Did you know that, as a part of Disney’s commitment to the environment, the Walt Disney World bus fleet was converted to run on a cleaner fuel in 2015?
The conversion to this cleaner fuel made the Disney Transportation fleet one of the first in the country to run on R50, a renewable diesel (RD) that is made from used cooking oil and non-consumable food waste. A "Powered by Renewable Diesel" graphic will be added next to the bus number on the back of all buses.


Additionally, new signs (pictured below) will appear onboard all Disney buses starting this week. 


IMAGE: © 2016 Walt Disney World Resort. All Rights Reserved.

8 Comment(s):

Cindy said...

I'm doubting those numbers. "One of the first" and "50% from non-consumable food waste"? All marketing hype. The remainder is still from harvested oil. What ever happened to the electric buses they were testing in Fort Wilderness? they were beautifully quiet and had no fumes.

Anonymous said...

Cindy, just because something is electric, quiet, and has no fumes - this does not make it economically viable, workable, useable, desirable, etc.

Walking is "beautifully quiet" but it's days were numbered when the wheel was invented.

Otto said...

Disney is trying to sell this as green, it isn't. Ther are better alternatives to be realy green.

Yeah, I'm with Cindy. It's a good effort, but it's like saying "clean coal". That makes no sense. Hopefully Elon Musk will have a solution soon with a reliable electric bus. -that would be slick!

Anonymous said...

Electric buses would need to be recharged several times throughout the day. They are better at saving energy when going >30 mph and not constantly making stops.

Anonymous said...

There were a bunch of technical and mechanical problems with the buses used in the trials at the Fort. These trials were being done while I was still a bus driver, so I know a bit about them. The trial buses also would not fit under the monorail beam. They may get reconsidered now that there is the second loop at MK but that was a big problem during the trials.

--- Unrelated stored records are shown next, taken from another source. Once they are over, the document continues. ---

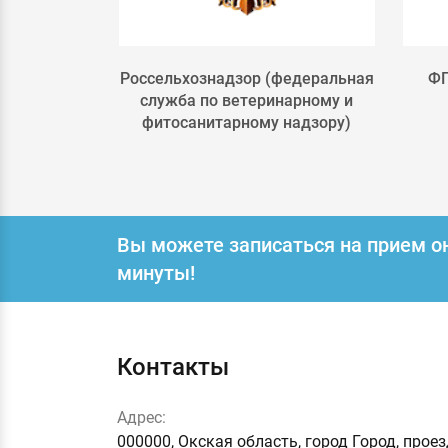
льского
Россельхознадзор (федеральная
ФГ
РФ
служба по ветеринарному и
фитосанитарному надзору)
Вы можете записаться на прием о
минуты!
Контакты
Адрес:
000000, Окская область, город Город, прое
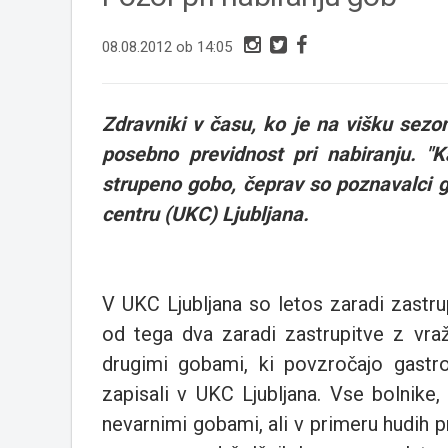
08.08.2012 ob 14:05
Zdravniki v času, ko je na višku sezo
posebno previdnost pri nabiranju. "K
strupeno gobo, čeprav so poznavalci g
centru (UKC) Ljubljana.
V UKC Ljubljana so letos zaradi zastr
od tega dva zaradi zastrupitve z vra
drugimi gobami, ki povzročajo gastro
zapisali v UKC Ljubljana. Vse bolnike,
nevarnimi gobami, ali v primeru hudih 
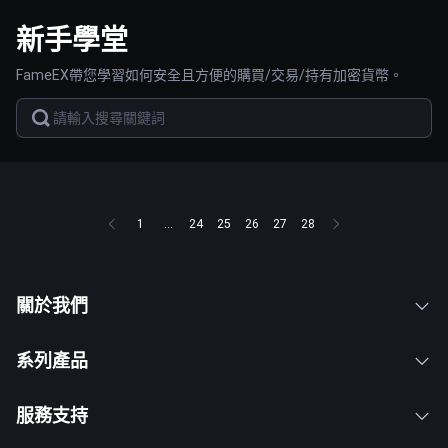
新手學堂
FameEX帶您學習如何安全且方便的購買/交易/持有加密貨幣。
1
...
24
25
26
27
28
關於我們
系列產品
服務支持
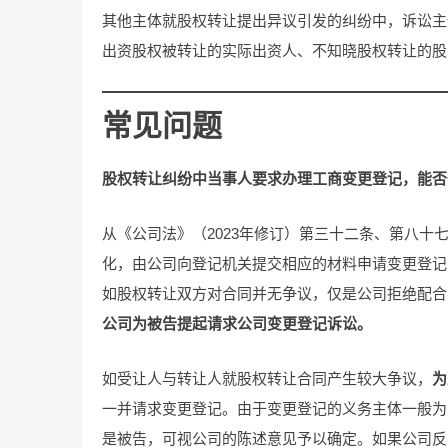
其他主体就股权转让提出异议引发的纠纷中，诉讼主
出资股权被转让的实际出资人、不知晓股权转让的股
常见问题
股权转让纠纷中当事人要求办理工商变更登记，能否
从《公司法》（2023年修订）第三十二条、第八
化，由公司向登记机关提交相应的材料申请变更登记
如股权转让双方对合同并无争议，仅是公司拒绝配合
公司为被告提起请求公司变更登记诉讼。
如受让人与转让人就股权转让合同产生较大争议，
为
一并请求变更登记。由于变更登记的义务主体一般为
是被告，可视公司的陈述意见予以确定。如果公司反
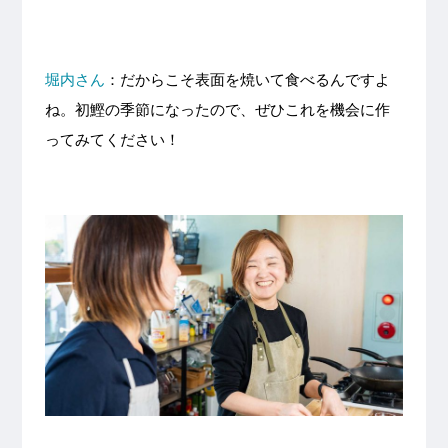
堀内さん
：だからこそ表面を焼いて食べるんですよ
ね。初鰹の季節になったので、ぜひこれを機会に作
ってみてください！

Regenerative breaking dumps power back into the battery, saving break pads and the driver's foot.

Will Davis said...

"Electric buses would need to be recharged several times throughout the day. They are better at saving energy when going >30 mph and not constantly making stops."

No, this is false, a decent electric bus these days has a range of 300 miles or more. That's plenty for a disney bus.